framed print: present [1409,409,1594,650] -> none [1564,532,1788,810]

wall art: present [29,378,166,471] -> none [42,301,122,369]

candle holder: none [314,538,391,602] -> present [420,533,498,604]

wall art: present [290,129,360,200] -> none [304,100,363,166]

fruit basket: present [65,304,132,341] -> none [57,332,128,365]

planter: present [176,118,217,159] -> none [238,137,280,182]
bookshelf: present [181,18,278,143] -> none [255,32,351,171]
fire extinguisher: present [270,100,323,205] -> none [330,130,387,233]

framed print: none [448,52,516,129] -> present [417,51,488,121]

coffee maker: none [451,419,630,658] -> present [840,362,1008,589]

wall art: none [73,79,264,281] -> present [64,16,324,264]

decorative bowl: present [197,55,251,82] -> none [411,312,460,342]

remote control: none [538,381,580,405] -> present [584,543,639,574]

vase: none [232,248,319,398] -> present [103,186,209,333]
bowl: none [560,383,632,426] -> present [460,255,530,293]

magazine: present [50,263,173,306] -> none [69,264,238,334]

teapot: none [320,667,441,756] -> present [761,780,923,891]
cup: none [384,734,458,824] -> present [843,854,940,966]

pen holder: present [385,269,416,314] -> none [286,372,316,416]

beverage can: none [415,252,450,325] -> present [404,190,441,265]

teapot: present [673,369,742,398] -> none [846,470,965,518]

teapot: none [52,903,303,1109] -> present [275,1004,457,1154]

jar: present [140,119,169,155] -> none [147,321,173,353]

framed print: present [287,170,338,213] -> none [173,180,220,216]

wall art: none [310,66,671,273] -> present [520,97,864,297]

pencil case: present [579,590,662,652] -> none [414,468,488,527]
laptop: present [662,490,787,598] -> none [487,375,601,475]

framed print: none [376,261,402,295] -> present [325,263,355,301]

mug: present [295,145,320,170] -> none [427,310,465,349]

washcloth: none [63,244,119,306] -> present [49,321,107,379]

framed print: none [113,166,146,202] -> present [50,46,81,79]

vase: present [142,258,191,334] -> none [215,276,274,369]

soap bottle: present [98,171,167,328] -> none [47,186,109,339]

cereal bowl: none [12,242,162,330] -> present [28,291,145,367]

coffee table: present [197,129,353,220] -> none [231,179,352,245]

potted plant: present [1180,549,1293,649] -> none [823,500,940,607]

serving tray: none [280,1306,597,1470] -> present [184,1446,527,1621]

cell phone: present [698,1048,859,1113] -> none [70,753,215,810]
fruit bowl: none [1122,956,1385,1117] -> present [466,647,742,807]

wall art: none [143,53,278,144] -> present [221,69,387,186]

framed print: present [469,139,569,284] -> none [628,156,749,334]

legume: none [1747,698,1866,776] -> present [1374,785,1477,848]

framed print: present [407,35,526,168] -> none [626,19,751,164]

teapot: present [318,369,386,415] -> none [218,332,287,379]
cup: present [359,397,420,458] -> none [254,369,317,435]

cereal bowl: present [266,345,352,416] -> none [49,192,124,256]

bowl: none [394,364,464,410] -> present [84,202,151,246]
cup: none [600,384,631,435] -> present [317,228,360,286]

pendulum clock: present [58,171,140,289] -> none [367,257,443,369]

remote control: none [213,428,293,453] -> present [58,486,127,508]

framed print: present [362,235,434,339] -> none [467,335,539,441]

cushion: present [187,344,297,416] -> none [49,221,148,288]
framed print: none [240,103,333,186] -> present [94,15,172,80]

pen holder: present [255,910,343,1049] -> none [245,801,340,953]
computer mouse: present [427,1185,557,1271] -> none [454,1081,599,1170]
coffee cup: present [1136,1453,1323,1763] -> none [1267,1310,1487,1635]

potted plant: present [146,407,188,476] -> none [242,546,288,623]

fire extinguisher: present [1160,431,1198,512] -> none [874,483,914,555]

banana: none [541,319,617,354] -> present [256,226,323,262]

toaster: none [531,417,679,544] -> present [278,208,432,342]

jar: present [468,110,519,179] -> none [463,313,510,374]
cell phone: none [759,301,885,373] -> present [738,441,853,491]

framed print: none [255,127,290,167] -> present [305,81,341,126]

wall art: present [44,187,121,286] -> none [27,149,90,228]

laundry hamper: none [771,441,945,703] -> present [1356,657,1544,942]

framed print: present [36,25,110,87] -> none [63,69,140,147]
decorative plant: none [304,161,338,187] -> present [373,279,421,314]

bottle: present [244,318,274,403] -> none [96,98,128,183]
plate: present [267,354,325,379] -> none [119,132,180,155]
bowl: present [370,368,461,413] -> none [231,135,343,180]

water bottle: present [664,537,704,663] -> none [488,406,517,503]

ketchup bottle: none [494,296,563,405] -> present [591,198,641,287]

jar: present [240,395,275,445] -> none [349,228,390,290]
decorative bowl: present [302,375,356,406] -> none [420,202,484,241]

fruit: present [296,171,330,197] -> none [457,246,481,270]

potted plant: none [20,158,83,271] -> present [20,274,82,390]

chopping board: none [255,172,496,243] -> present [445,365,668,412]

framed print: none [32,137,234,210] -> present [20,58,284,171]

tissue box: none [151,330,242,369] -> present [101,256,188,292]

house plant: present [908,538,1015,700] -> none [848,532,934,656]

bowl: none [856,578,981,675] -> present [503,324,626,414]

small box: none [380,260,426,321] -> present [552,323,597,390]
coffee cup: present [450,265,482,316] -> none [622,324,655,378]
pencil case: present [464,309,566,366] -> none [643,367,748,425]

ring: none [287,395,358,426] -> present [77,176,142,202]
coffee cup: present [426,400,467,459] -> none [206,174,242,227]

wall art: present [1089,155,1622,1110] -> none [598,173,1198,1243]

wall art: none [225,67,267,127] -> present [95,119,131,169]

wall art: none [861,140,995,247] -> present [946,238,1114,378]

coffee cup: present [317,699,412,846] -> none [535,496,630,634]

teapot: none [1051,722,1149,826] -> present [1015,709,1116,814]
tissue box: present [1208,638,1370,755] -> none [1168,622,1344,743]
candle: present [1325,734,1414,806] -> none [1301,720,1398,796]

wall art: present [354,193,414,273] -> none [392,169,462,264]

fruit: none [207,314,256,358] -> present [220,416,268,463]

THE TASK: Only an exact copy of the data above will do.

EXPECTED ANSWER:
framed print: present [1409,409,1594,650] -> none [1564,532,1788,810]

wall art: present [29,378,166,471] -> none [42,301,122,369]

candle holder: none [314,538,391,602] -> present [420,533,498,604]

wall art: present [290,129,360,200] -> none [304,100,363,166]

fruit basket: present [65,304,132,341] -> none [57,332,128,365]

planter: present [176,118,217,159] -> none [238,137,280,182]
bookshelf: present [181,18,278,143] -> none [255,32,351,171]
fire extinguisher: present [270,100,323,205] -> none [330,130,387,233]

framed print: none [448,52,516,129] -> present [417,51,488,121]

coffee maker: none [451,419,630,658] -> present [840,362,1008,589]

wall art: none [73,79,264,281] -> present [64,16,324,264]

decorative bowl: present [197,55,251,82] -> none [411,312,460,342]

remote control: none [538,381,580,405] -> present [584,543,639,574]

vase: none [232,248,319,398] -> present [103,186,209,333]
bowl: none [560,383,632,426] -> present [460,255,530,293]

magazine: present [50,263,173,306] -> none [69,264,238,334]

teapot: none [320,667,441,756] -> present [761,780,923,891]
cup: none [384,734,458,824] -> present [843,854,940,966]

pen holder: present [385,269,416,314] -> none [286,372,316,416]

beverage can: none [415,252,450,325] -> present [404,190,441,265]

teapot: present [673,369,742,398] -> none [846,470,965,518]

teapot: none [52,903,303,1109] -> present [275,1004,457,1154]

jar: present [140,119,169,155] -> none [147,321,173,353]

framed print: present [287,170,338,213] -> none [173,180,220,216]

wall art: none [310,66,671,273] -> present [520,97,864,297]

pencil case: present [579,590,662,652] -> none [414,468,488,527]
laptop: present [662,490,787,598] -> none [487,375,601,475]

framed print: none [376,261,402,295] -> present [325,263,355,301]

mug: present [295,145,320,170] -> none [427,310,465,349]

washcloth: none [63,244,119,306] -> present [49,321,107,379]

framed print: none [113,166,146,202] -> present [50,46,81,79]

vase: present [142,258,191,334] -> none [215,276,274,369]

soap bottle: present [98,171,167,328] -> none [47,186,109,339]

cereal bowl: none [12,242,162,330] -> present [28,291,145,367]

coffee table: present [197,129,353,220] -> none [231,179,352,245]

potted plant: present [1180,549,1293,649] -> none [823,500,940,607]

serving tray: none [280,1306,597,1470] -> present [184,1446,527,1621]

cell phone: present [698,1048,859,1113] -> none [70,753,215,810]
fruit bowl: none [1122,956,1385,1117] -> present [466,647,742,807]

wall art: none [143,53,278,144] -> present [221,69,387,186]

framed print: present [469,139,569,284] -> none [628,156,749,334]

legume: none [1747,698,1866,776] -> present [1374,785,1477,848]

framed print: present [407,35,526,168] -> none [626,19,751,164]

teapot: present [318,369,386,415] -> none [218,332,287,379]
cup: present [359,397,420,458] -> none [254,369,317,435]

cereal bowl: present [266,345,352,416] -> none [49,192,124,256]

bowl: none [394,364,464,410] -> present [84,202,151,246]
cup: none [600,384,631,435] -> present [317,228,360,286]

pendulum clock: present [58,171,140,289] -> none [367,257,443,369]

remote control: none [213,428,293,453] -> present [58,486,127,508]

framed print: present [362,235,434,339] -> none [467,335,539,441]

cushion: present [187,344,297,416] -> none [49,221,148,288]
framed print: none [240,103,333,186] -> present [94,15,172,80]

pen holder: present [255,910,343,1049] -> none [245,801,340,953]
computer mouse: present [427,1185,557,1271] -> none [454,1081,599,1170]
coffee cup: present [1136,1453,1323,1763] -> none [1267,1310,1487,1635]

potted plant: present [146,407,188,476] -> none [242,546,288,623]

fire extinguisher: present [1160,431,1198,512] -> none [874,483,914,555]

banana: none [541,319,617,354] -> present [256,226,323,262]

toaster: none [531,417,679,544] -> present [278,208,432,342]

jar: present [468,110,519,179] -> none [463,313,510,374]
cell phone: none [759,301,885,373] -> present [738,441,853,491]

framed print: none [255,127,290,167] -> present [305,81,341,126]

wall art: present [44,187,121,286] -> none [27,149,90,228]

laundry hamper: none [771,441,945,703] -> present [1356,657,1544,942]

framed print: present [36,25,110,87] -> none [63,69,140,147]
decorative plant: none [304,161,338,187] -> present [373,279,421,314]

bottle: present [244,318,274,403] -> none [96,98,128,183]
plate: present [267,354,325,379] -> none [119,132,180,155]
bowl: present [370,368,461,413] -> none [231,135,343,180]

water bottle: present [664,537,704,663] -> none [488,406,517,503]

ketchup bottle: none [494,296,563,405] -> present [591,198,641,287]

jar: present [240,395,275,445] -> none [349,228,390,290]
decorative bowl: present [302,375,356,406] -> none [420,202,484,241]

fruit: present [296,171,330,197] -> none [457,246,481,270]

potted plant: none [20,158,83,271] -> present [20,274,82,390]

chopping board: none [255,172,496,243] -> present [445,365,668,412]

framed print: none [32,137,234,210] -> present [20,58,284,171]

tissue box: none [151,330,242,369] -> present [101,256,188,292]

house plant: present [908,538,1015,700] -> none [848,532,934,656]

bowl: none [856,578,981,675] -> present [503,324,626,414]

small box: none [380,260,426,321] -> present [552,323,597,390]
coffee cup: present [450,265,482,316] -> none [622,324,655,378]
pencil case: present [464,309,566,366] -> none [643,367,748,425]

ring: none [287,395,358,426] -> present [77,176,142,202]
coffee cup: present [426,400,467,459] -> none [206,174,242,227]

wall art: present [1089,155,1622,1110] -> none [598,173,1198,1243]

wall art: none [225,67,267,127] -> present [95,119,131,169]

wall art: none [861,140,995,247] -> present [946,238,1114,378]

coffee cup: present [317,699,412,846] -> none [535,496,630,634]

teapot: none [1051,722,1149,826] -> present [1015,709,1116,814]
tissue box: present [1208,638,1370,755] -> none [1168,622,1344,743]
candle: present [1325,734,1414,806] -> none [1301,720,1398,796]

wall art: present [354,193,414,273] -> none [392,169,462,264]

fruit: none [207,314,256,358] -> present [220,416,268,463]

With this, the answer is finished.